*What needs to be done*: Reproduce everything from the line containing "Log the volume" down to the line containing "Volume: value=6.41 unit=ft³", both lines included, with no changes.

*Data*:
::::
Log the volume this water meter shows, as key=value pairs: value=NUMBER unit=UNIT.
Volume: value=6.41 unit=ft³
::::
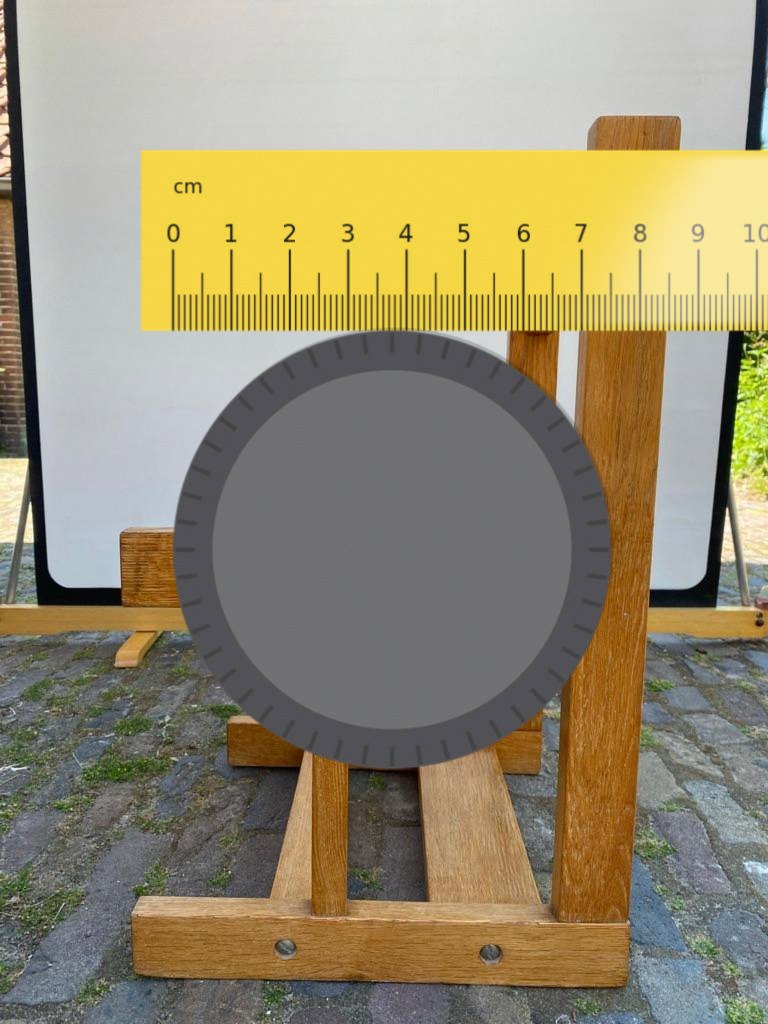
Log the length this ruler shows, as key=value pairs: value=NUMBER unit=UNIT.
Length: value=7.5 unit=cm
::::
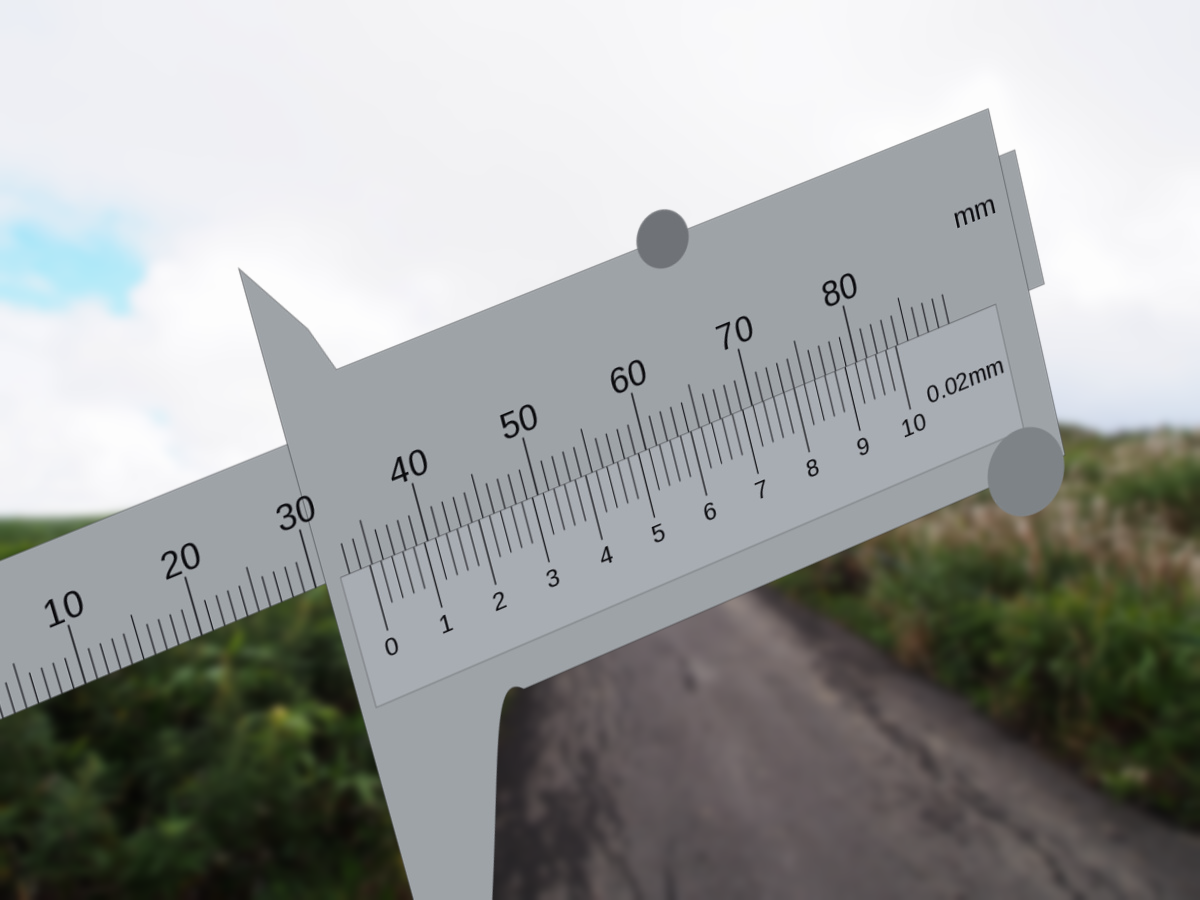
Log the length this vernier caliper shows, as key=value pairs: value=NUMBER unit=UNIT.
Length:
::::
*Output for this exercise*:
Log the volume this water meter shows, as key=value pairs: value=NUMBER unit=UNIT.
Volume: value=6.41 unit=ft³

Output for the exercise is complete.